I hear the high, cold, whistling wet breath of the fog machine, see the first wisps of it come seeping out from under McMurphy’s bed. I hope he knows enough to hide in the fog.
I hear a silly prattle reminds me of somebody familiar, and I roll enough to get a look down the other way. It’s the hairless Public Relation with the bloated face, that the patients are always arguing about why it’s bloated. “I’ll say he
does
,” they’ll argue. “Me, I’ll say he doesn’t; you ever hear of a guy
really
who wore one?” “Yeh, but you ever hear of a guy like
him
before?” The first patient shrugs and nods, “Interesting point.”
Now he’s stripped except for a long undershirt with fancy monograms sewed red on front and back. And I see once and for all (the undershirt rides up his back some as he comes walking past, giving me a peek) that he definitely
does
wear one, laced so tight it might blow up any second.

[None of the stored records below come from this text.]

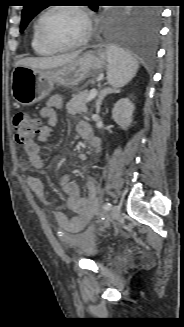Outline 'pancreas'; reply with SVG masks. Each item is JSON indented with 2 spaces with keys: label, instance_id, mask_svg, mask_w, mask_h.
<instances>
[{
  "label": "pancreas",
  "instance_id": "pancreas-1",
  "mask_svg": "<svg viewBox=\"0 0 184 327\" xmlns=\"http://www.w3.org/2000/svg\"><path fill=\"white\" fill-rule=\"evenodd\" d=\"M90 93L82 91L72 96V99L66 104L67 113L74 115L79 112L85 111L87 99Z\"/></svg>",
  "mask_w": 184,
  "mask_h": 327
}]
</instances>
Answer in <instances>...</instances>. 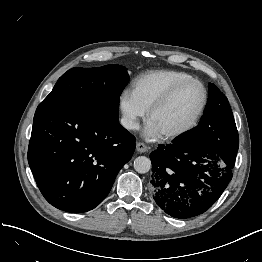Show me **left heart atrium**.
Here are the masks:
<instances>
[{"label":"left heart atrium","mask_w":262,"mask_h":262,"mask_svg":"<svg viewBox=\"0 0 262 262\" xmlns=\"http://www.w3.org/2000/svg\"><path fill=\"white\" fill-rule=\"evenodd\" d=\"M161 135H162V133L156 127V125L152 121H149L148 124L146 125L145 129H144L143 136L147 140L151 141V140L158 139Z\"/></svg>","instance_id":"obj_1"}]
</instances>
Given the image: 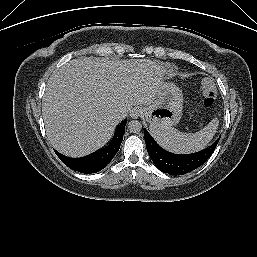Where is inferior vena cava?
Returning <instances> with one entry per match:
<instances>
[{"instance_id":"inferior-vena-cava-1","label":"inferior vena cava","mask_w":257,"mask_h":257,"mask_svg":"<svg viewBox=\"0 0 257 257\" xmlns=\"http://www.w3.org/2000/svg\"><path fill=\"white\" fill-rule=\"evenodd\" d=\"M116 116L118 120H123L127 114L125 112H119Z\"/></svg>"}]
</instances>
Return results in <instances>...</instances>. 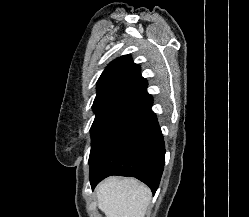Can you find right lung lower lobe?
I'll return each mask as SVG.
<instances>
[{
	"label": "right lung lower lobe",
	"mask_w": 249,
	"mask_h": 217,
	"mask_svg": "<svg viewBox=\"0 0 249 217\" xmlns=\"http://www.w3.org/2000/svg\"><path fill=\"white\" fill-rule=\"evenodd\" d=\"M147 81L125 92L105 112L92 136L89 157L92 189L110 175L132 176L155 194L165 147Z\"/></svg>",
	"instance_id": "obj_1"
}]
</instances>
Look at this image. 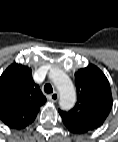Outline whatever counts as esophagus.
<instances>
[{
    "mask_svg": "<svg viewBox=\"0 0 118 142\" xmlns=\"http://www.w3.org/2000/svg\"><path fill=\"white\" fill-rule=\"evenodd\" d=\"M49 100L52 102H57L59 99V93L58 92H53L48 96Z\"/></svg>",
    "mask_w": 118,
    "mask_h": 142,
    "instance_id": "esophagus-1",
    "label": "esophagus"
}]
</instances>
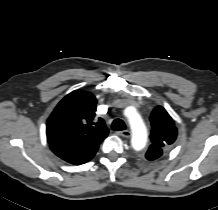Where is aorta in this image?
I'll use <instances>...</instances> for the list:
<instances>
[{"label":"aorta","mask_w":218,"mask_h":210,"mask_svg":"<svg viewBox=\"0 0 218 210\" xmlns=\"http://www.w3.org/2000/svg\"><path fill=\"white\" fill-rule=\"evenodd\" d=\"M125 115L128 118L130 129L132 132L131 144L132 147L139 151L143 149L147 143V129L141 117L137 114L134 107H128L125 110Z\"/></svg>","instance_id":"762f6f07"}]
</instances>
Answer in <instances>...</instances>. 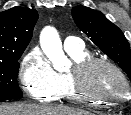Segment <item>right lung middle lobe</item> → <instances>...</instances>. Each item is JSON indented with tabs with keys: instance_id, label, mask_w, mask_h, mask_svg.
I'll return each mask as SVG.
<instances>
[{
	"instance_id": "right-lung-middle-lobe-1",
	"label": "right lung middle lobe",
	"mask_w": 131,
	"mask_h": 115,
	"mask_svg": "<svg viewBox=\"0 0 131 115\" xmlns=\"http://www.w3.org/2000/svg\"><path fill=\"white\" fill-rule=\"evenodd\" d=\"M23 51L11 54L6 59H0V101L22 98L17 77L19 70V58Z\"/></svg>"
}]
</instances>
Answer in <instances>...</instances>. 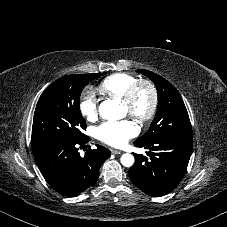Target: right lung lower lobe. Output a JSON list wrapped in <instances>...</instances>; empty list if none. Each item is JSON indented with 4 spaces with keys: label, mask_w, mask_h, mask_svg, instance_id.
Masks as SVG:
<instances>
[{
    "label": "right lung lower lobe",
    "mask_w": 227,
    "mask_h": 227,
    "mask_svg": "<svg viewBox=\"0 0 227 227\" xmlns=\"http://www.w3.org/2000/svg\"><path fill=\"white\" fill-rule=\"evenodd\" d=\"M89 140H54L33 148L39 170L58 193L75 197L96 183L100 166L111 152L97 145V149H88L81 157L78 146L84 147Z\"/></svg>",
    "instance_id": "obj_1"
}]
</instances>
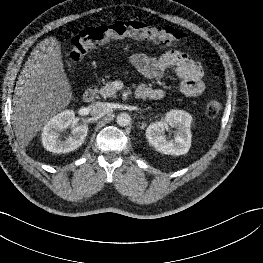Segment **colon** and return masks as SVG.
Returning <instances> with one entry per match:
<instances>
[{
	"mask_svg": "<svg viewBox=\"0 0 263 263\" xmlns=\"http://www.w3.org/2000/svg\"><path fill=\"white\" fill-rule=\"evenodd\" d=\"M126 38L178 45L183 41L184 34L171 27H153L136 21L91 27L80 31L71 39L70 58L73 63H76L90 50L111 41ZM221 109L222 103L217 98H210L206 102V114L211 118L216 117Z\"/></svg>",
	"mask_w": 263,
	"mask_h": 263,
	"instance_id": "colon-1",
	"label": "colon"
}]
</instances>
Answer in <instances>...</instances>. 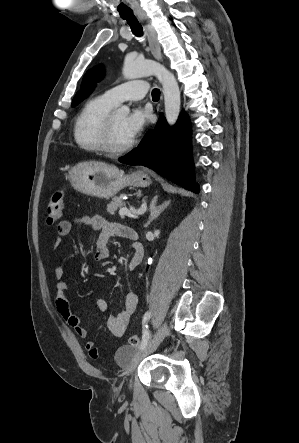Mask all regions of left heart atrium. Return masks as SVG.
Returning a JSON list of instances; mask_svg holds the SVG:
<instances>
[{
  "label": "left heart atrium",
  "instance_id": "obj_1",
  "mask_svg": "<svg viewBox=\"0 0 299 443\" xmlns=\"http://www.w3.org/2000/svg\"><path fill=\"white\" fill-rule=\"evenodd\" d=\"M148 113L140 108L132 110L124 120L126 133L134 139L144 129L147 124Z\"/></svg>",
  "mask_w": 299,
  "mask_h": 443
}]
</instances>
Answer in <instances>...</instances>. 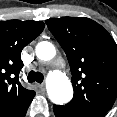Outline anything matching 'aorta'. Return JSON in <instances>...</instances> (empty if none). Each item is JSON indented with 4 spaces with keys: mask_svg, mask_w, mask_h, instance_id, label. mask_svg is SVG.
<instances>
[{
    "mask_svg": "<svg viewBox=\"0 0 117 117\" xmlns=\"http://www.w3.org/2000/svg\"><path fill=\"white\" fill-rule=\"evenodd\" d=\"M56 53L52 43L43 41L36 46V56L43 61H50ZM49 99L57 105L68 103L73 97V88L68 77L61 72H54L48 76L46 83Z\"/></svg>",
    "mask_w": 117,
    "mask_h": 117,
    "instance_id": "obj_1",
    "label": "aorta"
}]
</instances>
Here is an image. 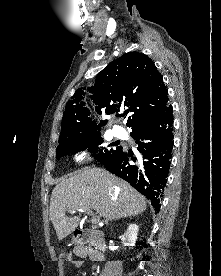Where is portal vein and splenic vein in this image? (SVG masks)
<instances>
[{"mask_svg":"<svg viewBox=\"0 0 221 276\" xmlns=\"http://www.w3.org/2000/svg\"><path fill=\"white\" fill-rule=\"evenodd\" d=\"M76 211L84 212L85 210H82V209H79V210H71L70 212L75 213ZM86 212H87V214H89V215L92 216L91 222H92L93 224H98V223H100V217H99V216H95V215L93 214V212L90 211V210H88V211H86Z\"/></svg>","mask_w":221,"mask_h":276,"instance_id":"1","label":"portal vein and splenic vein"}]
</instances>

And dangling from the stays he’s got half a dozen withered objects, tied by the hair like scalps.
He’s carrying a little flask of something that he sips from to keep his throat open for talking, and a camphor hanky he puts in front of his nose from time to time to stop out the stink. There’s a clutch of schoolteachers and college girls and the like hurrying after him. They wear blue aprons and their hair in pin curls. They are listening to him give a brief lecture on the tour.
He thinks of something funny and has to stop his lecture long enough for a swig from the flask to stop the giggling. During the pause one of his pupils stargazes around and sees the gutted Chronic dangling by his heel. She gasps and jumps back. The Public Relation turns and catches sight of the corpse and rushes to take one of those limp hands and give it a spin. The student shrinks forward for a cautious look, face in a trance.
“You
see?
You
see?”
He squeals and rolls his eyes and spews stuff from his flask he’s laughing so hard. He’s laughing till i think he’ll explode.
When he finally drowns the laughing he starts back along the row of machines and goes into his lecture again. He stops suddenly and slaps his forehead—“Oh, scatterbrained
me!”
–and comes running back to the hanging Chronic to rip off another trophy and tie it to his girdle.
Right and left there are other things happening just as bad—crazy, horrible things too goofy and outlandish to cry about and too much true to laugh about—but the fog is getting thick enough I don’t have to watch. And somebody’s tugging at my arm. I know already what will happen: somebody’ll drag me out of the fog and we’ll be back on the ward and there won’t be a sign of what went on tonight and if I was fool enough to try and tell anybody about it they’d say, Idiot, you just had a nightmare; things as crazy as a big machine room down in the bowels of a dam where people get cut up by robot workers don’t exist.